Plus révélateur encore, le Comité d'orientation stratégique du pétrole et du gaz (COS-Pétrogaz), directement rattaché à la présidence, "s'agace de la tournure des événements". Cette institution, dont la mission est pourtant de réformer le code des hydrocarbures "pour le rendre plus sexy pour que les majors se précipitent au Sénégal", selon une source proche du dossier citée par le quotidien, se trouve en porte-à-faux avec la stratégie gouvernementale.
L'inquiétude des observateurs porte sur les conséquences économiques de cette approche. Pape Mamadou Touré, spécialiste de la régulation pétrolière internationale, rappelle au Monde un fait crucial : "Le Sénégal cherche toujours des investisseurs pour douze blocs pétroliers offshore." Dans ce contexte, la fermeté affichée contre Woodside Energy apparaît comme un pari particulièrement risqué.
Un pari économique hasardeux
Le consultant pétrolier interrogé par le journal souligne cette contradiction fondamentale : l'État sénégalais se trouve "pris en tenaille entre ses velléités, qui peuvent être légitimes, de renégocier des contrats qui lui étaient défavorables, et un souci existentiel d'attirer des groupes pétroliers".
Cette tension révèle le défi majeur du nouveau pouvoir : concilier ses promesses électorales de renégociation des contrats d'hydrocarbures avec les impératifs économiques d'un pays qui reste largement dépendant des investissements étrangers dans ce secteur stratégique.
L'inquiétude se nourrit également de l'asymétrie temporelle créée par le recours à l'arbitrage international. Mamadou Gacko, avocat spécialisé en arbitrage international, explique au Monde que "une procédure au Cirdi risque de durer au moins deux ou trois ans, peut-être six ou sept". Cette perspective temporelle avantage clairement Woodside Energy face à un État sénégalais confronté à une urgence financière absolue.

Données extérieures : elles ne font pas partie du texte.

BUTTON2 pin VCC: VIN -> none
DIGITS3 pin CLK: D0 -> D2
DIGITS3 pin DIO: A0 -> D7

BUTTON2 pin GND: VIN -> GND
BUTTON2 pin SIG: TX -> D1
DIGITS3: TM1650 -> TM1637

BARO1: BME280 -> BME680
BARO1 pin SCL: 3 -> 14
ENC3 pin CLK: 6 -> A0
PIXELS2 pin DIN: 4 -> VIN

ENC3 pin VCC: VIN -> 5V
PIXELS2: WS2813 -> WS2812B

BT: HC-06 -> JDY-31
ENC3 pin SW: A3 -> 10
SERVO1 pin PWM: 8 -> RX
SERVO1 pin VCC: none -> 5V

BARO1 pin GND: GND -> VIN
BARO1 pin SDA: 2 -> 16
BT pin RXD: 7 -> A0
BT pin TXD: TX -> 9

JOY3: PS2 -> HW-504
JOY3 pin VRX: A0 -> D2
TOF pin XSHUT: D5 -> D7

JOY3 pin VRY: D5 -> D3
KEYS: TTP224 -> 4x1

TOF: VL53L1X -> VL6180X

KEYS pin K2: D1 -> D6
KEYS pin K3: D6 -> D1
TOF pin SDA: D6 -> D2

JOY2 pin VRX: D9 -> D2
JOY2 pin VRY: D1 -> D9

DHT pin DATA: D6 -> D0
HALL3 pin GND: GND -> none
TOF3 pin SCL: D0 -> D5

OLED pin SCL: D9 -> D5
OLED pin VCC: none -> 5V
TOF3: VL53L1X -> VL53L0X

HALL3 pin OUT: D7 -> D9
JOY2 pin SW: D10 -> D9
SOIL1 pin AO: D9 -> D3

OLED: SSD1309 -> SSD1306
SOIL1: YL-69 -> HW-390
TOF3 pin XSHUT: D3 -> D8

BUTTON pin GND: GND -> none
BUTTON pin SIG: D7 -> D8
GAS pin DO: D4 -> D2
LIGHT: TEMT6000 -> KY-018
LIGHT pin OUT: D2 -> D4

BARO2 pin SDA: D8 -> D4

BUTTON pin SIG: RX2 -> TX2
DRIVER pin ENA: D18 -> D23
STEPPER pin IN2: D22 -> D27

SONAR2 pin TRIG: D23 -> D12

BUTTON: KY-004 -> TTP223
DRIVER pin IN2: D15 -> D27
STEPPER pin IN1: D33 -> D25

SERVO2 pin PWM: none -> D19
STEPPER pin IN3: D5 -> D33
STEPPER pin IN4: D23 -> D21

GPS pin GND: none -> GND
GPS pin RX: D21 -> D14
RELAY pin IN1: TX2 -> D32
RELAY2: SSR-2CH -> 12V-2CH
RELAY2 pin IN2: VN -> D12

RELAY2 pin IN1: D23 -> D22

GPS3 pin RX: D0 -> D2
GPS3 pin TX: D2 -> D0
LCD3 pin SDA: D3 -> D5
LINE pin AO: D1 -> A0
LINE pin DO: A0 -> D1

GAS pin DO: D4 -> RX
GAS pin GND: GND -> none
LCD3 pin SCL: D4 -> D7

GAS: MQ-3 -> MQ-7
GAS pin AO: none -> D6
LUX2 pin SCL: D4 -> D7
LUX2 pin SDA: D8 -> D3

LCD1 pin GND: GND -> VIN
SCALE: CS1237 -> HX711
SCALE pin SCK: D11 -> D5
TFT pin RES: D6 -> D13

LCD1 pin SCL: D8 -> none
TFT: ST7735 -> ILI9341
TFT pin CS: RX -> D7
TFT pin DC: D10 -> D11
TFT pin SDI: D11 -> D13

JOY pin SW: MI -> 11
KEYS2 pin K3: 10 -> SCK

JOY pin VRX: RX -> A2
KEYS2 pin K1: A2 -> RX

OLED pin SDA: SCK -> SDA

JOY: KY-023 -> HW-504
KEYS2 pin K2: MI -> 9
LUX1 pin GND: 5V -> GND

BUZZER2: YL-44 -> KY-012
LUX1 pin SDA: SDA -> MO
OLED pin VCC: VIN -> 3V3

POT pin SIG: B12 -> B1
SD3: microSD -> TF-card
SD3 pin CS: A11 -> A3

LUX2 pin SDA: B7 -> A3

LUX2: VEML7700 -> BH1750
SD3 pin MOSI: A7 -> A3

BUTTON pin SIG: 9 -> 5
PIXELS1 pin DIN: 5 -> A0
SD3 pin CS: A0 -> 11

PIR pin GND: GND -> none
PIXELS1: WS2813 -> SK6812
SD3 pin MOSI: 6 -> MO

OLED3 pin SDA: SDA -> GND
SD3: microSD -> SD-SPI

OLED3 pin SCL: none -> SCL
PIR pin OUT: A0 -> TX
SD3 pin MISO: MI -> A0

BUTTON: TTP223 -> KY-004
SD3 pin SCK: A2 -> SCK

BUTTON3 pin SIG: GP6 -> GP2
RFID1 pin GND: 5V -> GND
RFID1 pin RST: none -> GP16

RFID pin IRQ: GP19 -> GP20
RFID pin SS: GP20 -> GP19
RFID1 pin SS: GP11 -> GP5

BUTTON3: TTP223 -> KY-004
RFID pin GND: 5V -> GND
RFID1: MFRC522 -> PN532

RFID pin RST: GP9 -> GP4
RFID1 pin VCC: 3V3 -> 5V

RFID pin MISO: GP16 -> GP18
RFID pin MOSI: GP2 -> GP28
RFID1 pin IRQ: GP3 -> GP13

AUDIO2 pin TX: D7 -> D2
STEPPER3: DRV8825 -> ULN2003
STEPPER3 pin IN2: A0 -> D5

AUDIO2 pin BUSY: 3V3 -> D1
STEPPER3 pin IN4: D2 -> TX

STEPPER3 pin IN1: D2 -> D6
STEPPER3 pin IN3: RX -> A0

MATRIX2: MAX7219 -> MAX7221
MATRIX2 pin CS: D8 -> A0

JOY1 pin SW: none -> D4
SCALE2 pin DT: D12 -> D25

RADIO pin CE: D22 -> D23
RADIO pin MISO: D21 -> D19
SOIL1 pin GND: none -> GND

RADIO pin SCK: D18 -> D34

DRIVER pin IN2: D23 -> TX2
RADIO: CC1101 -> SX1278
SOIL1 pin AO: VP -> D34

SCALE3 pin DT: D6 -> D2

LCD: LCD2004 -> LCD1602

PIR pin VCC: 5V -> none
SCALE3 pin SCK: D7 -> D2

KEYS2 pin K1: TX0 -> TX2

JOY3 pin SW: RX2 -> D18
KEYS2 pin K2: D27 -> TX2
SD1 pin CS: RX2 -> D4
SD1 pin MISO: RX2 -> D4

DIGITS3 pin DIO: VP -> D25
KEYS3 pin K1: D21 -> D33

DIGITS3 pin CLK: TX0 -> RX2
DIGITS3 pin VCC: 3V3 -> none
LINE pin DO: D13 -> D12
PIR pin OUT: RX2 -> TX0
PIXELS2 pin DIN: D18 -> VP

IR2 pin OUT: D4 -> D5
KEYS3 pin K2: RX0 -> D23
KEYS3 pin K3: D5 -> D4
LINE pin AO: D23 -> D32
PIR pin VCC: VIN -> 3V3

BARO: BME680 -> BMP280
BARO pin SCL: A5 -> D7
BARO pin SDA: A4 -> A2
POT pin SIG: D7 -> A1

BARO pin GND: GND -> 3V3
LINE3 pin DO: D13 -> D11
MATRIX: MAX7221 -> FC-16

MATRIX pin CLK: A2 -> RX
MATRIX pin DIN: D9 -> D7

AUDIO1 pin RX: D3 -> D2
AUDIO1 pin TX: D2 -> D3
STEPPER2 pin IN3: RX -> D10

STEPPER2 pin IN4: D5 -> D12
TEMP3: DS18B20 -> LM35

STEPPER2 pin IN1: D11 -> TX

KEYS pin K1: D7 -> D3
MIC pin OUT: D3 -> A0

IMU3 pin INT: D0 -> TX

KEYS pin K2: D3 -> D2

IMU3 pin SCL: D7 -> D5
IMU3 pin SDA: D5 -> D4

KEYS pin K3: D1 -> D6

Le pays fait face à un "surendettement, note souveraine dégradée, gel du financement du Fonds monétaire international (FMI) à hauteur de 1,8 milliard de dollars ayant pour effet de suspendre d'autres financements comme ceux de l'Union européenne", détaille Le Monde. Dans ce contexte de crise financière, les "marges de manœuvre du Sénégal, extrêmement limitées, contraignent les autorités à multiplier audits et redressements".
L'affaire Woodside s'inscrit dans une démarche plus large qui alimente les préoccupations du secteur privé. Le Monde rapporte que de nombreux grands groupes "du français Eiffage au turc Summa" passent actuellement "sous les fourches caudines des inspecteurs des impôts". Cette systématisation des contrôles fiscaux, perçue comme une conséquence directe du "souverainisme" gouvernemental, renforce l'anxiété des investisseurs.
Paradoxalement, cette politique de fermeté intervient au moment où les premiers résultats pétroliers du pays sont encourageants. L'exploitation de Sangomar, lancée en juin 2024, affiche de bons résultats avec plus de 2 millions de barils extraits chaque mois, selon les données rapportées par Le Monde. Mais cette réussite technique ne suffit pas à rassurer un secteur privé de plus en plus critique envers ce qu'il perçoit comme une dérive autoritaire et contre-productive du nouveau pouvoir sénégalais.
L'enjeu dépasse désormais le simple contentieux Woodside pour questionner la capacité du Sénégal à maintenir un équilibre entre souveraineté énergétique et attractivité économique, dans un contexte où les observateurs s'accordent sur un point : sans les investisseurs internationaux, le développement pétrolier du pays restera un mirage.